Aging of gray matter microstructure: A brain-wide characterization of, age group differences using NODDI

Abstract

This study aimed to provide a complete characterization of age group differences in cortical lobar, hippocampal, and subcortical gray matter microstructure using a multi-compartment diffusion-weighted MRI (DWI) approach with parameters optimized for gray matter (Neurite Orientation Dispersion and Density Imaging, NODDI). 76 younger (undergraduate students) and 64 older (surrounding communities) adults underwent diffusion-, T1-, and susceptibility-weighted MRI. Results revealed eight unique patterns across the 12 regions of interest in the relative direction and magnitude of age effects across NODDI metrics, which were grouped into three prominent patterns: cortical gray matter had predominantly higher free diffusion in older than younger adults, the hippocampus and amygdala had predominantly higher dispersion of diffusion and intracellular diffusion in older than younger adults, and the putamen and globus pallidus had lower dispersion of diffusion in older than younger adults.
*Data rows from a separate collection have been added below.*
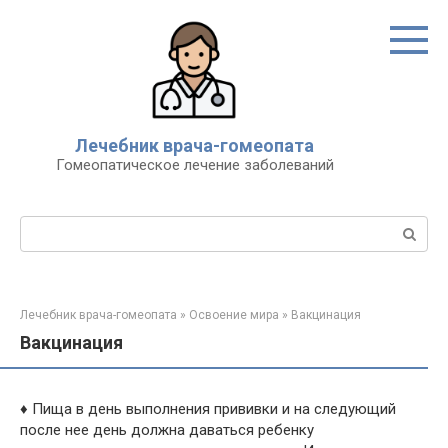
Перейти
к
контенту
Лечебник врача-гомеопата
Гомеопатическое лечение заболеваний
Поиск:
Лечебник врача-гомеопата
»
Освоение мира
»
Вакцинация
Вакцинация
♦ Пища в день выполнения прививки и на следующий
после нее день должна даваться ребенку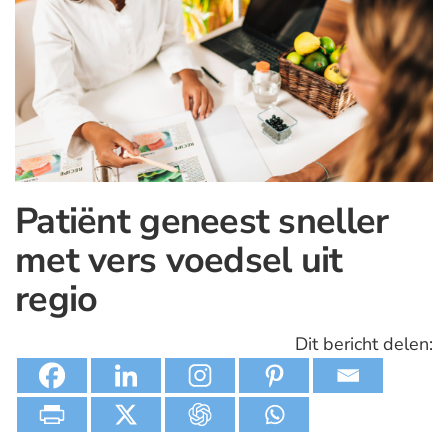
Patiënt geneest sneller
met vers voedsel uit
regio
Dit bericht delen: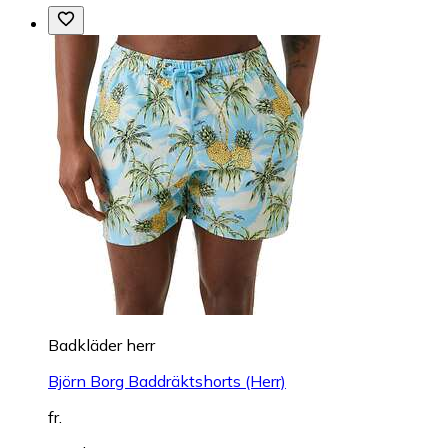
Badkläder herr
Björn Borg Baddräktshorts (Herr)
fr.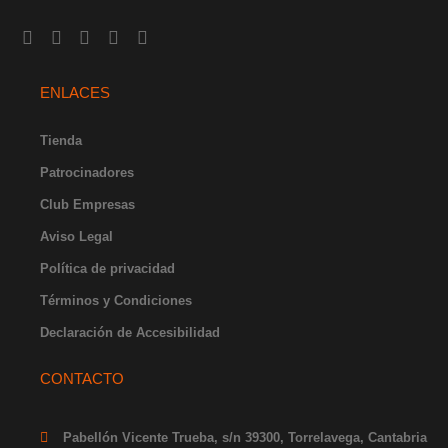
I
F
Y
X
L
n
a
o
-
i
s
c
u
t
n
t
e
t
w
k
ENLACES
a
b
u
i
e
g
o
b
t
d
r
o
e
t
i
Tienda
a
k
e
n
Patrocinadores
m
-
r
-
f
i
Club Empresas
n
Aviso Legal
Política de privacidad
Términos y Condiciones
Declaración de Accesibilidad
CONTACTO
Pabellón Vicente Trueba, s/n 39300, Torrelavega, Cantabria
Results remained largely unchanged after controlling for normalized regional volume, suggesting that higher free diffusion in older than younger adults in cortical gray matter was not driven by macrostructural atrophy. Results also remained largely unchanged after controlling for iron content (QSM, R₂*), even in iron-rich subcortical regions. Taken together, these patterns of age effects across NODDI metrics provide evidence of region-specific neurobiological substrates of aging of gray matter microstructure.